# where to get a dog



## tombuddy_90 (Aug 5, 2004)

hey, i am starting to think about getting a waterfowling dog. my question is has anyone every got a pup from the human sciety (sorry for spelling)
i was wonder if i could get on there or have to get one at a good breader to make sure hunting is in its blood.

thanks ahead 
thomas


----------



## mdaniel (May 2, 2007)

You may want to really check this as he is mostly trained.

http://picasaweb.google.com/mneiderman/Tom

My name is Meg. My boyfriend and I volunteered to take in a three year old Chesapeake Retriever from someone whom married into our family and could no longer keep the dog due to the spouse's current dog ownership (there was no room for him among two middle-aged great danes).

We drove to Georgia to pick up this dog.

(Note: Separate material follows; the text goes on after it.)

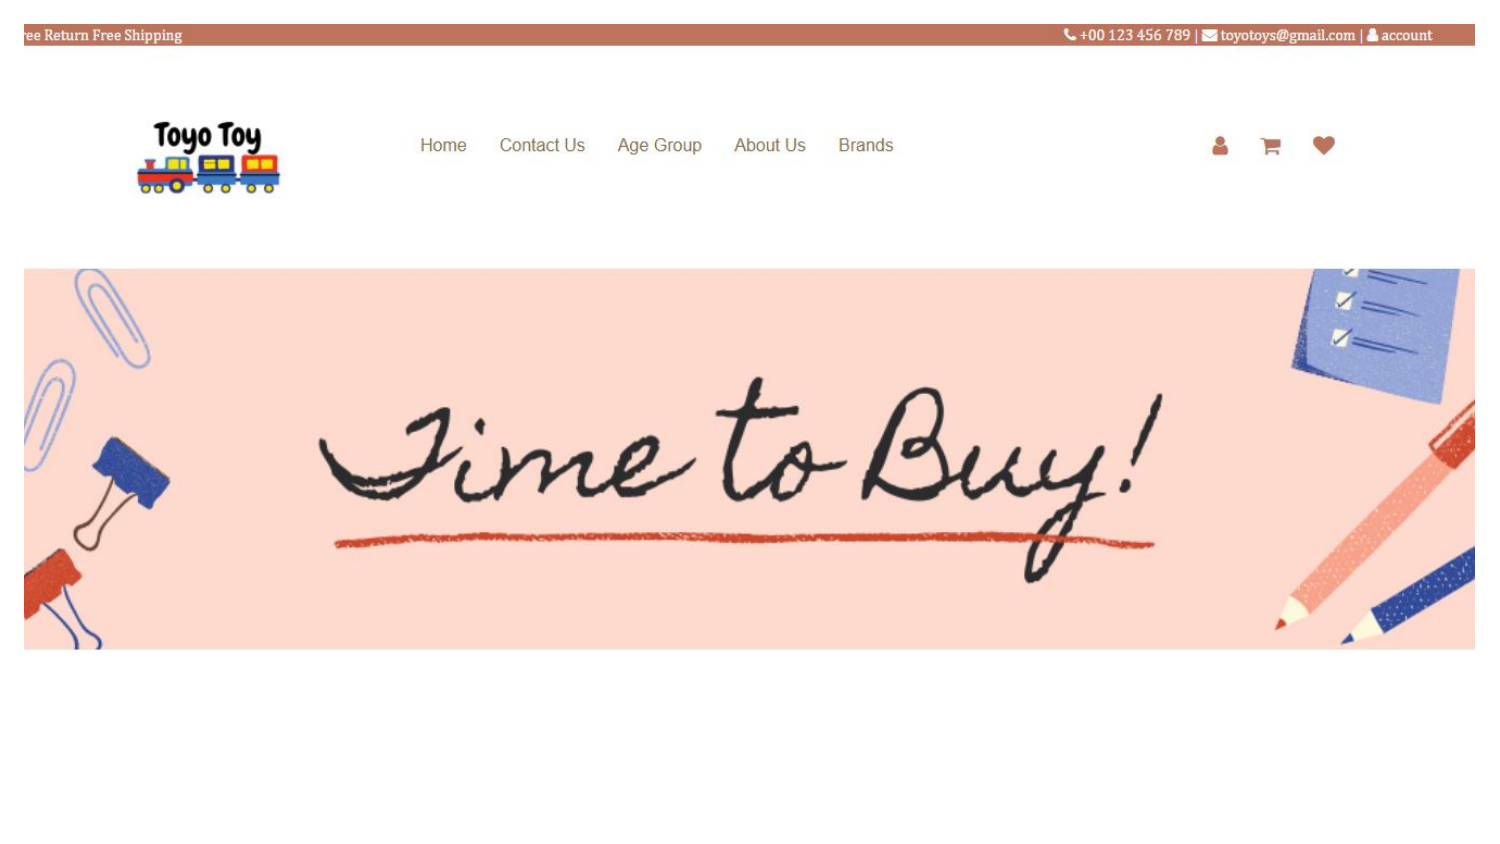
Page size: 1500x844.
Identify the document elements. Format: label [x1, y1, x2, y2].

picture [24, 24, 1476, 667]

Mmmhmm we drove twenty hours to pick up a dog based upon pictures alone and a story that this was a very nice dog.

Tom, the dog, is nice, very very nice, though it has become very apparent to us that though he is nice he is a hunting dog more than a young couple who were looking for a playful family dog and don't believe they could keep up with his needs for activity with the dimensions of their yard so he needs to go soon kind of dog.

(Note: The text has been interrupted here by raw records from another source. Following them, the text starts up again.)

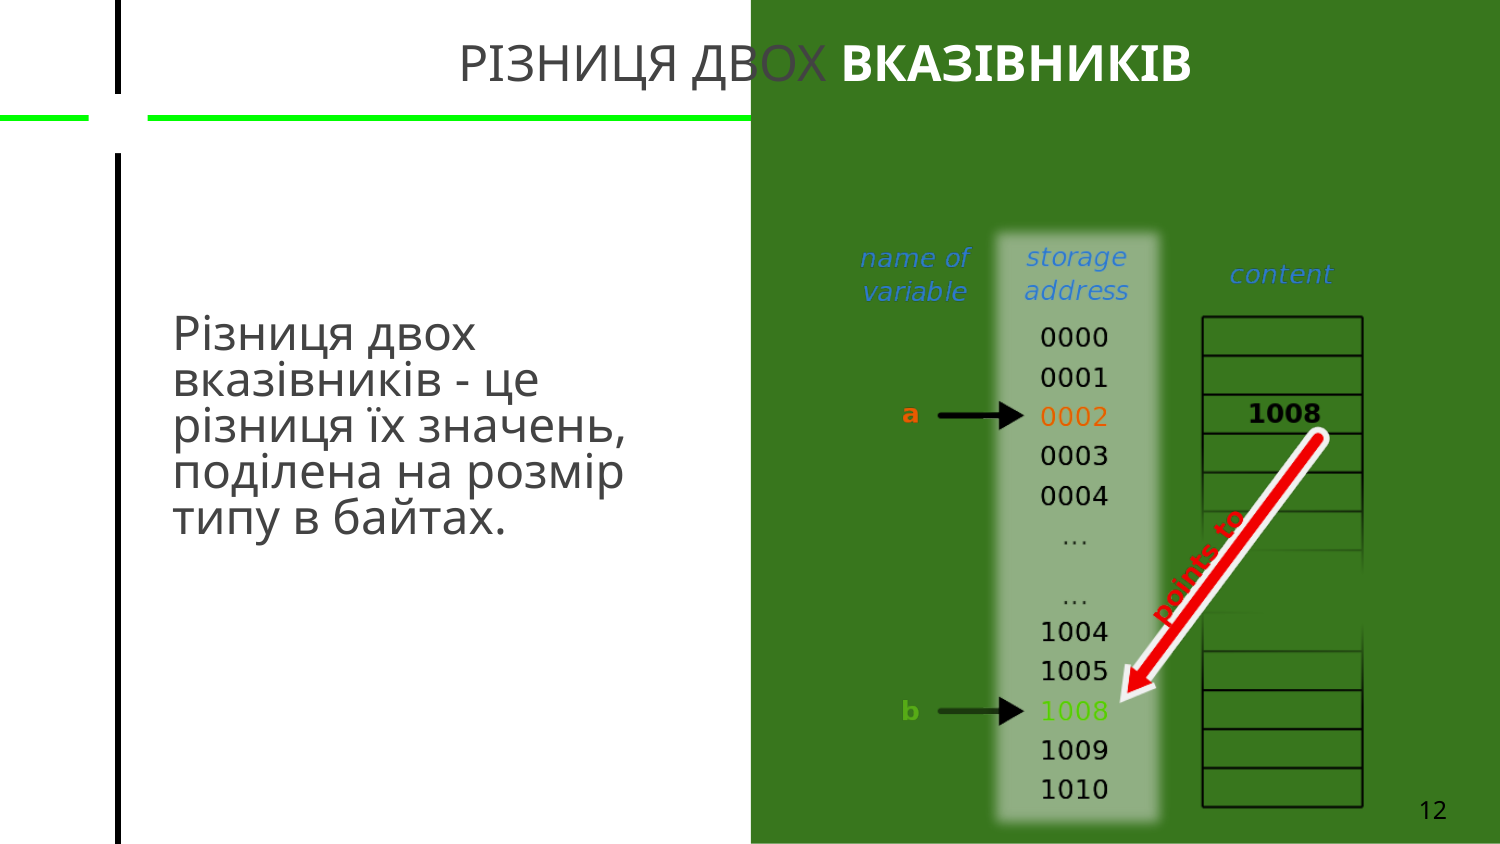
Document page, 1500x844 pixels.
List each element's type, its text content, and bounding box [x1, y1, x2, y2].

picture [816, 211, 1404, 844]
text_box Різниця двох вказівників - це різниця їх значень, поділена на розмір типу в байтах. [157, 298, 716, 649]
title РІЗНИЦЯ ДВОХ ВКАЗІВНИКІВ [443, 0, 1500, 237]
slide_number ‹#› [1408, 779, 1494, 844]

We were planinng on taking the dog to a shelter, but I would like him to be happy and I honestly believe that this dog is a hunting dog more than a playful family pet. So I am looking to see if there is anyone who lives near my area of Maumee, Ohio whom would like a very nice dog named Tom.

Info. about Tom:

Tom is three. 
He is an excellent swimmer (Tom loves swimming). 
He retrieves toys rather than playing with them. He carries a little stuffed gingerbread man around instead of playfully tugging on it with us as we had hoped. We gave him pig's ears as treats and he does the same, carrying them to you instead of eating them. 
He is very nice to children, he has been around them all of his life. We have a nine year old who can walk him alone - he does not stop every few feet to mark his territory on walks as many other dogs do.

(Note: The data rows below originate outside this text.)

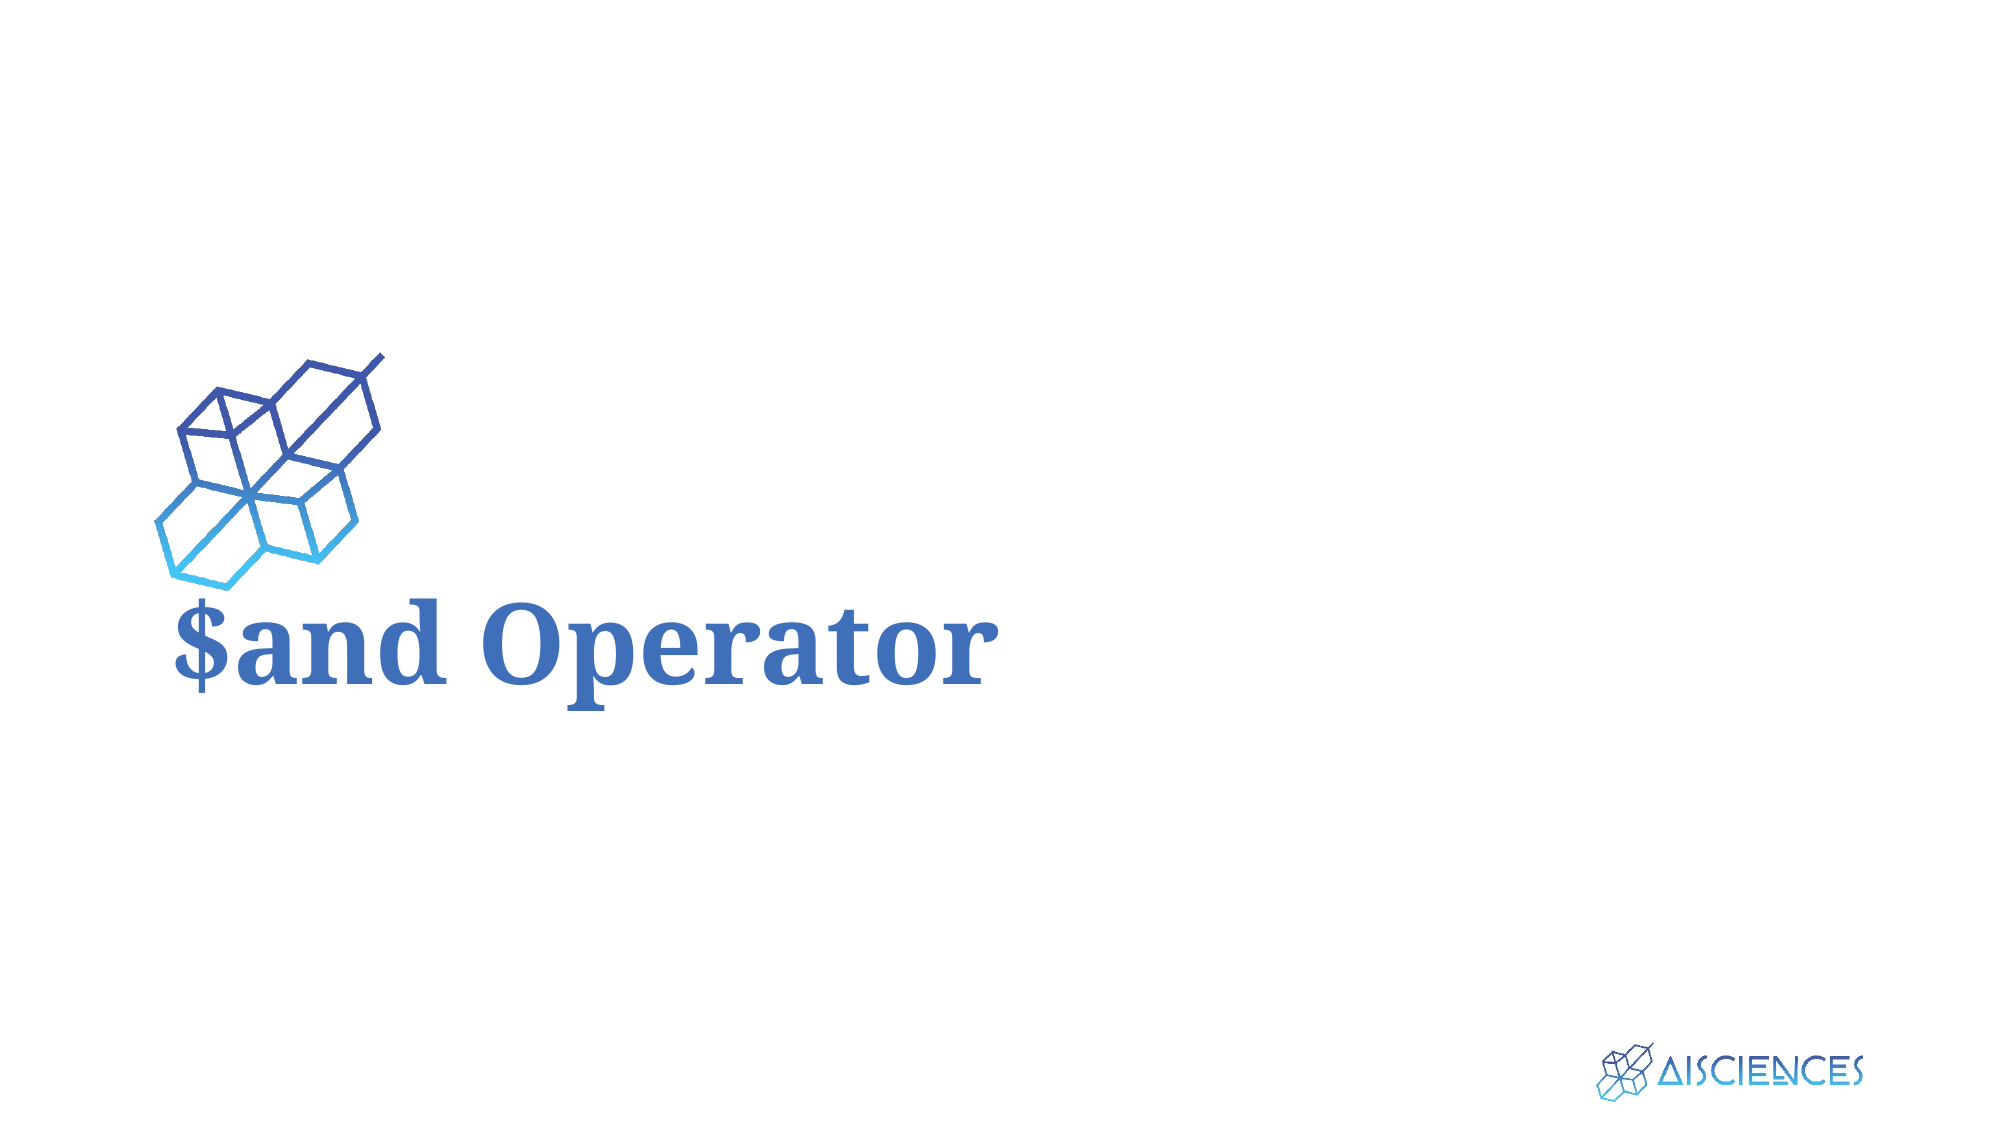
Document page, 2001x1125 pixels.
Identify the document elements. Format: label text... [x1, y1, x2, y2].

picture [1596, 1042, 1863, 1102]
title $and Operator [155, 248, 1881, 717]
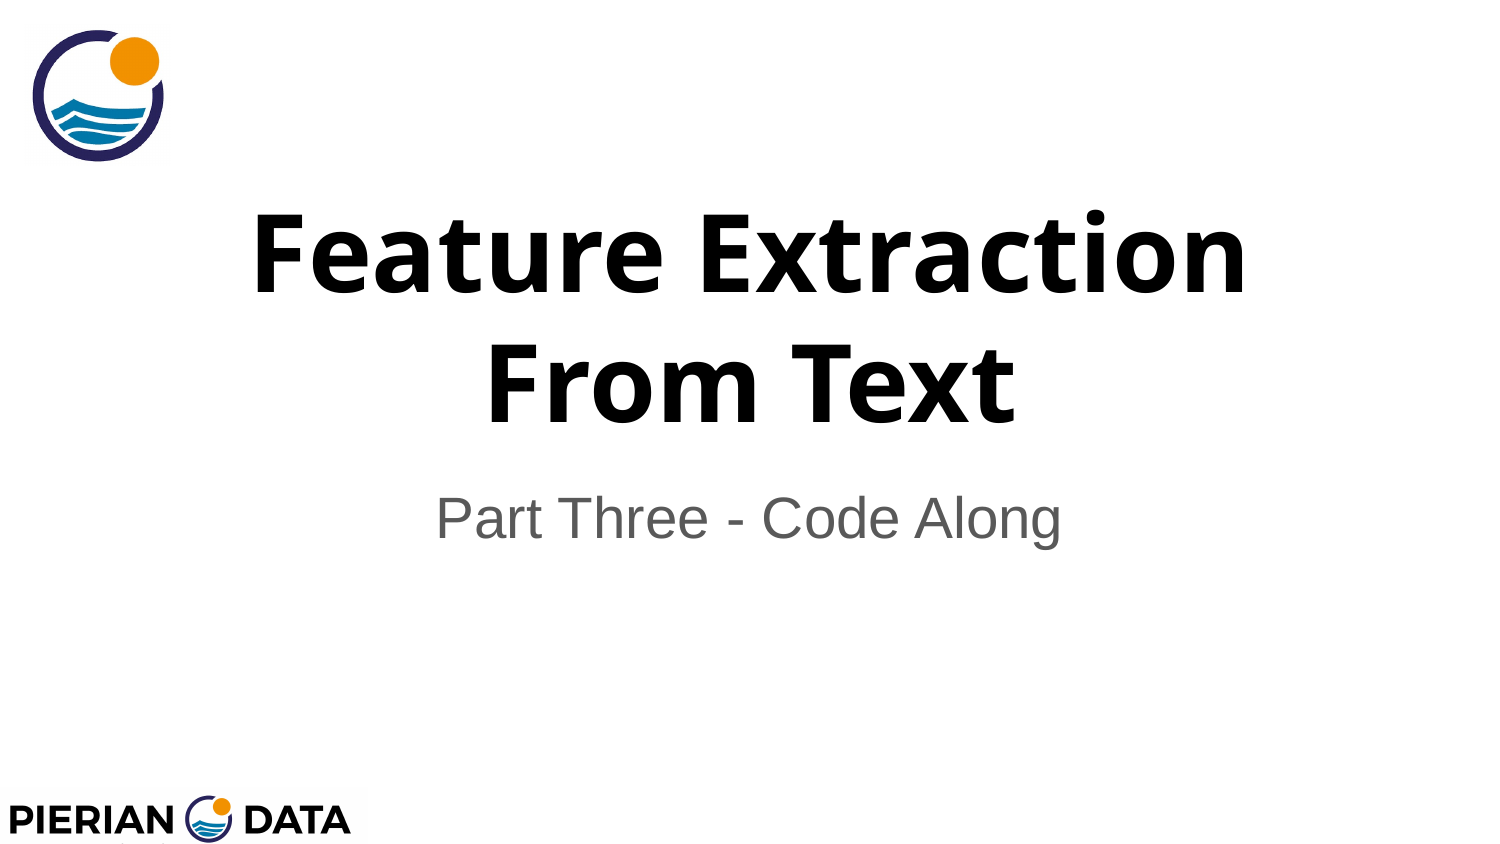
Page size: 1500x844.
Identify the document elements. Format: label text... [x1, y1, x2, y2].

picture [24, 24, 172, 167]
title Feature Extraction From Text [51, 122, 1449, 459]
subtitle Part Three - Code Along [51, 464, 1449, 595]
picture [0, 787, 368, 844]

Please email myself at [email protected] if you are interested in meeting or adopting Tom (or if you have any questions about him).


----------



## BROWNDOG (Nov 2, 2004)

BobM can help you out here, I believe he has adopted a couple of rescue dogs. It's a great deal for the dog as most will be put down if not adopted within certain time frame. There are alot of suburbian people that get dogs from sporting lines that have no idea how much work and time is involved with them and decide to bail, bringing them to a shelter or dumping them in the country on a gravel road, and in most cases they end up in a shelter. If Bob dosn't see this ( and I know he will ) PM him, he will be able to give you information on the rescue groups out there. Here is a link for a lab rescue group.http://www.labadoption.org/


----------



## mdaniel (May 2, 2007)

It looks like Tom has found a home. I guess he is going to pick him up. 
I think it is someone from ND.


----------



## hunter9494 (Jan 21, 2007)

as several previous posters said, basically, most popular breeds have a rescue organization, you can usually find them with a web search "rescue Labs" or "rescue Chesapeake's", etc. good place to start if you are inclined to go that route, but remember not all rescue dogs come problem free, depends on the previous owners, but there are folks here who can help and know the ropes when it comes to adopting dogs from a rescue situation. good luck!


----------